New Delhi: Days after Bengaluru based journalist Guari Lankesh was shot dead point-blank, famous historian Ramchandra Guha has received a notice from Bharatiya Janta Yuva Morcha, after he raised the speculation that people affiliated with RSS are behind the scribe’s murder.


The notice said Guha made the "utterances" intentionally to bring disrepute to the RSS and BJP with an "ulterior motive" and that the "direct allegations, insinuations and innuendos" impute criminal conduct.

Noting that investigations were still ongoing in the deaths of rationalists Narendra Dhabolkar, Govind Pansare, MM Kalburgi and Gauri Lankesh, the notice also said no trial had taken place against any person, much less any conviction.

"Under such circumstances, without any basis or proof,you have given false and mischievous statements clearly calculated to defame our Client's organisation and its members," the notice says.

It quoted Guha as having said in an interview, "It is very likely that her murderers came from the same Sangh Parivar from which the murderers of Dabholkar, Pansare and Kalburgi came." It also said Guha had made similar statements in an article.

Guha on Monday night took to his social media account and responded to the notice and lashed out at people who attempt to silence the journalist; asserting that “we shall not be silenced”.
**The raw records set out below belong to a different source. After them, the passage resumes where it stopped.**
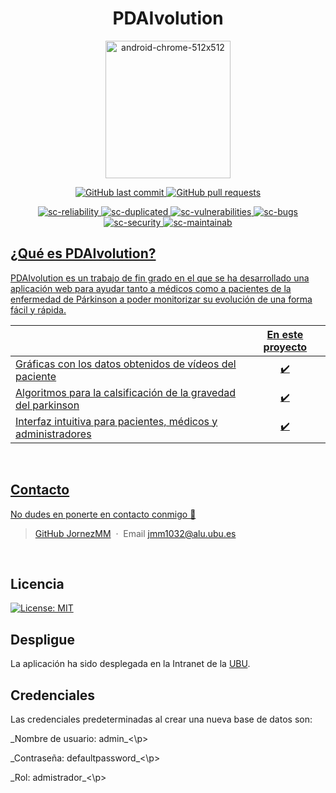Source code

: <h1 align="center" color="blue">PDAIvolution</h1>
<p align="center">
  <img src="https://github.com/JornezMM/PDAIvolution/assets/116637449/9305d2e5-e800-4de4-90cf-5cef9ea6c017" alt="android-chrome-512x512" height="220" width="200">
</p>
<p align="center">
    <a href="https://github.com/JornezMM/PDAIvolution/commits/main">
    <img src="https://img.shields.io/github/last-commit/JornezMM/PDAIvolution.svg?style=flat-square&logo=github&logoColor=white"
         alt="GitHub last commit">
    </a>
    <a href="https://github.com/JornezMM/PDAIvolution/pulls">
    <img src="https://img.shields.io/github/issues-pr-raw/JornezMM/PDAIvolution.svg?style=flat-square&logo=github&logoColor=white"
         alt="GitHub pull requests">
    </a> 
</p>
<p align="center">
<a href = "https://sonarcloud.io/summary/new_code?id=JornezMM_tfg">
<img src="https://sonarcloud.io/api/project_badges/measure?project=JornezMM_tfg&metric=reliability_rating" alt="sc-reliability">
</a>
<a href = "https://sonarcloud.io/summary/new_code?id=JornezMM_tfg">
<img src="https://sonarcloud.io/api/project_badges/measure?project=JornezMM_tfg&metric=duplicated_lines_density" alt="sc-duplicated">
</a>
<a href = "https://sonarcloud.io/summary/new_code?id=JornezMM_tfg">
<img src="https://sonarcloud.io/api/project_badges/measure?project=JornezMM_tfg&metric=vulnerabilities" alt="sc-vulnerabilities">
</a>
<a href = "https://sonarcloud.io/summary/new_code?id=JornezMM_tfg">
<img src="https://sonarcloud.io/api/project_badges/measure?project=JornezMM_tfg&metric=bugs" alt="sc-bugs">
</a>
<a href = "https://sonarcloud.io/summary/new_code?id=JornezMM_tfg">

<img src="https://sonarcloud.io/api/project_badges/measure?project=JornezMM_tfg&metric=security_rating" alt="sc-security">
</a>
<a href = "https://sonarcloud.io/summary/new_code?id=JornezMM_tfg">
<img src="https://sonarcloud.io/api/project_badges/measure?project=JornezMM_tfg&metric=sqale_rating" alt="sc-maintainab">

</p>

## ¿Qué es PDAIvolution?

PDAIvolution es un trabajo de fin grado en el que se ha desarrollado una aplicación web para ayudar tanto a médicos como a pacientes de la enfermedad de Párkinson a poder monitorizar su evolución de una forma fácil y rápida.


|                            | En este proyecto  | 
| -------------------------- | :----------------: | 
| Gráficas con los datos obtenidos de vídeos del paciente  |         ✔️         |   
| Algoritmos para la calsificación de la gravedad del parkinson |         ✔️         |    
| Interfaz intuitiva para pacientes, médicos y administradores         |         ✔️         |    

<br />

## Contacto

No dudes en ponerte en contacto conmigo 💌

> GitHub [JornezMM](https://github.com/JornezMM) &nbsp;&middot;&nbsp; Email [jmm1032@alu.ubu.es](mailto:jmm1032@alu.ubu.es)

<br />


## Licencia

[![License: MIT](https://img.shields.io/badge/License-MIT-yellow.svg)](https://opensource.org/licenses/MIT)


## Despligue

La aplicación ha sido desplegada en la Intranet de la [UBU](http://10.168.168.34:9000).

## Credenciales

Las credenciales predeterminadas al crear una nueva base de datos son:
<p>_Nombre de usuario: admin_<\p>
<p>_Contraseña: defaultpassword_<\p>
<p>_Rol: admistrador_<\p>

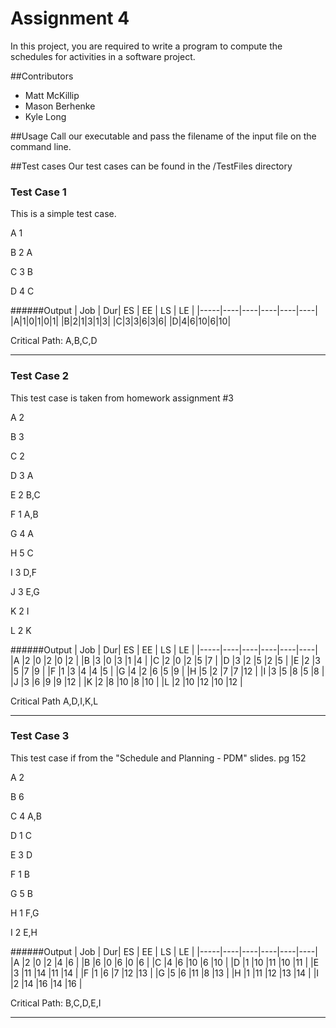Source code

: 
# Assignment 4
In this project, you are required to write a program to compute the schedules for activities
in a software project.

##Contributors
* Matt McKillip
* Mason Berhenke
* Kyle Long

##Usage
Call our executable and pass the filename of the input file on the command line.

##Test cases
Our test cases can be found in the /TestFiles directory
### Test Case 1
This is a simple test case. 

A 1

B 2 A

C 3 B

D 4 C


######Output
| Job | Dur| ES | EE | LS | LE |
|-----|----|----|----|----|----|
|A|1|0|1|0|1|
|B|2|1|3|1|3|
|C|3|3|6|3|6|
|D|4|6|10|6|10|

Critical Path: A,B,C,D

-----

### Test Case 2
This test case is taken from homework assignment #3

A 2

B 3

C 2

D 3 A

E 2 B,C

F 1 A,B

G 4 A

H 5 C

I 3 D,F

J 3 E,G

K 2 I

L 2 K

######Output
| Job | Dur| ES | EE | LS | LE |
|-----|----|----|----|----|----|
|A    |2   |0   |2   |0   |2   |
|B    |3   |0   |3   |1   |4   |
|C    |2   |0   |2   |5   |7   |
|D    |3   |2   |5   |2   |5   |
|E    |2   |3   |5   |7   |9   |
|F    |1   |3   |4   |4   |5   |
|G    |4   |2   |6   |5   |9   |
|H    |5   |2   |7   |7   |12  |
|I    |3   |5   |8   |5   |8   |
|J    |3   |6   |9   |9   |12  |
|K    |2   |8   |10  |8   |10  |
|L    |2   |10  |12  |10  |12  |

Critical Path A,D,I,K,L

-----


### Test Case 3
This test case if from the "Schedule and Planning - PDM" slides. pg 152

A 2

B 6

C 4 A,B

D 1 C

E 3 D

F 1 B

G 5 B

H 1 F,G

I 2 E,H

######Output
| Job | Dur| ES | EE | LS | LE |
|-----|----|----|----|----|----|
|A    |2   |0   |2   |4   |6   |
|B    |6   |0   |6   |0   |6   |
|C    |4   |6   |10  |6   |10  |
|D    |1   |10  |11  |10  |11  |
|E    |3   |11  |14  |11  |14  |
|F    |1   |6   |7   |12  |13  |
|G    |5   |6   |11  |8   |13  |
|H    |1   |11  |12  |13  |14  |
|I    |2   |14  |16  |14  |16  |

Critical Path: B,C,D,E,I

-----
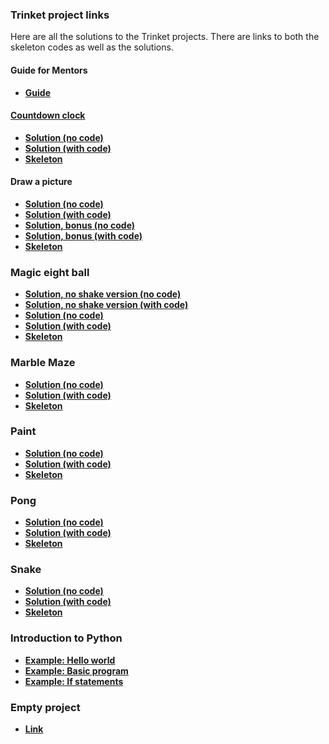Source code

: ### Trinket project links

Here are all the solutions to the Trinket projects. There are links
to both the skeleton codes as well as the solutions.

#### Guide for Mentors
- <a href="../docs/MentorGuide.md"> **Guide**

#### Countdown clock

- <a href="https://goo.gl/Uk54ox">**Solution (no code)**<a/>
- <a href="https://goo.gl/gCq6BC">**Solution (with code)**<a/>
- <a href="https://goo.gl/iPQjfU">**Skeleton**<a/>

#### Draw a picture

- <a href="https://goo.gl/XSzRh9">**Solution (no code)**<a/>
- <a href="https://goo.gl/jmPQAq">**Solution (with code)**<a/>
- <a href="https://goo.gl/g8TbhW">**Solution, bonus (no code)**<a/>
- <a href="https://goo.gl/UpWfZC">**Solution, bonus (with code)**<a/>
- <a href="https://goo.gl/mBxSCg">**Skeleton**<a/>   

### Magic eight ball

- <a href="https://goo.gl/VwaJLD">**Solution, no shake version (no code)**<a/>
- <a href="https://goo.gl/2mnBXa">**Solution, no shake version (with code)**<a/>
- <a href="https://goo.gl/fnnXMY">**Solution (no code)**<a/>
- <a href="https://goo.gl/Q2kgBV">**Solution (with code)**<a/>
- <a href="https://goo.gl/bzqdNi">**Skeleton**<a/>

### Marble Maze

- <a href="https://goo.gl/uGzkKz">**Solution (no code)**<a/>
- <a href="https://goo.gl/dbkxbk">**Solution (with code)**<a/>
- <a href="https://goo.gl/TEVxE8">**Skeleton**<a/>

### Paint

- <a href="https://goo.gl/TeQW7T">**Solution (no code)**<a/>
- <a href="https://goo.gl/k4qn7b">**Solution (with code)**<a/>
- <a href="https://goo.gl/rXr3vQ">**Skeleton**<a/>

### Pong
- <a href="https://goo.gl/uX7xCZ">**Solution (no code)**<a/>
- <a href="https://goo.gl/EHZhCa">**Solution (with code)**<a/>
- <a href="https://goo.gl/77PmJ8">**Skeleton**<a/>

### Snake

- <a href="https://goo.gl/qXzrui">**Solution (no code)**<a/>
- <a href="https://goo.gl/TJxxQX">**Solution (with code)**<a/>
- <a href="https://goo.gl/VkEkW1">**Skeleton**<a/>

### Introduction to Python

- <a href="https://goo.gl/JRpQfC">**Example: Hello world**</a>
- <a href="https://goo.gl/CZH1UX">**Example: Basic program**</a>
- <a href="https://goo.gl/jpmjLj">**Example: If statements**</a>

### Empty project

- <a href="https://goo.gl/Ai7nR9">**Link**</a>
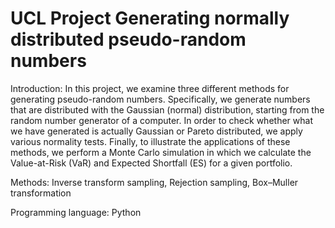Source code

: # UCL Project Generating normally distributed pseudo-random numbers 

Introduction:
In this project, we examine three different methods for generating pseudo-random numbers. Specifically, we generate numbers that are distributed with the Gaussian (normal) distribution, starting from the random number generator of a computer. In order to check whether what we have generated is actually Gaussian or Pareto distributed, we apply various normality tests. Finally, to illustrate the applications of these methods, we perform a Monte Carlo simulation in which we calculate the Value-at-Risk (VaR) and Expected Shortfall (ES) for a given portfolio.

Methods: 
Inverse transform sampling, Rejection sampling, Box–Muller transformation

Programming language: 
Python
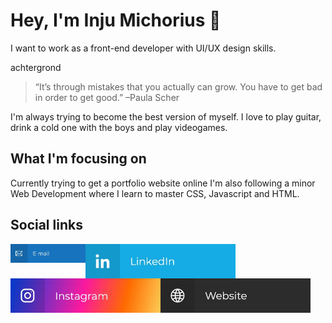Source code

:# Hey, I'm Inju Michorius 👋
I want to work as a front-end developer with UI/UX design skills.

achtergrond

> “It’s through mistakes that you actually can grow. You have to get bad in order to get good.” –Paula Scher

I'm always trying to become the best version of myself. I love to play guitar, drink a cold one with the boys and play videogames.

## What I'm focusing on
Currently trying to get a portfolio website online
I'm also following a minor Web Development where I learn to master CSS, Javascript and HTML.

## Social links
<a href="inju.nl"><img src="e-mailButton.jpg" alt="Social media link to my e-mail adress" align="left" height="30" width="120" ></a>
<a href="inju.nl"><img src="linkedInButton.jpg" alt="Social media linm to my LinkedIn" align="left" height="55" width="240" ></a>
<a href="inju.nl"><img src="instagramButton.jpg" alt="Social media link to my Instagram" align="left" height="55" width="240" ></a>
<a href="inju.nl"><img src="websiteButton.jpg" alt="Link to my personal website!" align="left" height="55" width="240" ></a>
<!--
**InjuMichorius/InjuMichorius** is a ✨ _special_ ✨ repository because its `README.md` (this file) appears on your GitHub profile.

Here are some ideas to get you started:

- 🔭 I’m currently working on ...
- 🌱 I’m currently learning ...
- 👯 I’m looking to collaborate on ...
- 🤔 I’m looking for help with ...
- 💬 Ask me about ...
- 📫 How to reach me: ...
- 😄 Pronouns: ...
- ⚡ Fun fact: ...
-->
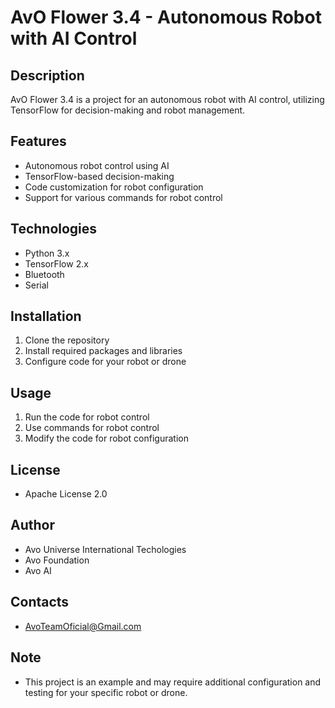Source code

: # AvO Flower 3.4 - Autonomous Robot with AI Control

## Description

AvO Flower 3.4 is a project for an autonomous robot with AI control, utilizing TensorFlow for decision-making and robot management.

## Features

* Autonomous robot control using AI
* TensorFlow-based decision-making
* Code customization for robot configuration
* Support for various commands for robot control

## Technologies

* Python 3.x
* TensorFlow 2.x
* Bluetooth
* Serial

## Installation

1. Clone the repository
2. Install required packages and libraries
3. Configure code for your robot or drone

## Usage

1. Run the code for robot control
2. Use commands for robot control
3. Modify the code for robot configuration

## License

* Apache License 2.0

## Author

* Avo Universe International Techologies
* Avo Foundation
* Avo AI

## Contacts

* AvoTeamOficial@Gmail.com

## Note

* This project is an example and may require additional configuration and testing for your specific robot or drone.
Guha further went ahead and made a reference to a statement made by former Prime Minister Atal Bihari Vajpayee saying, “Atal Bihari said the answer to a book or article can only be another book or article. But we no longer live in Vajpayee's India”.

The speculation raised by Guha, isn’t the first one. Even earlier, many ideologists and political parties have blamed “extreme criticism against right wingers” as the reason for Lankesh’s murder.

Gauri Lankesh,  was gunned down by unidentified assailants at her residence here on September 5, with no clues on the incident so far.

The Karnataka government has formed a Special Investigation Team to probe the coldblooded killing that has caused national outrage and protests.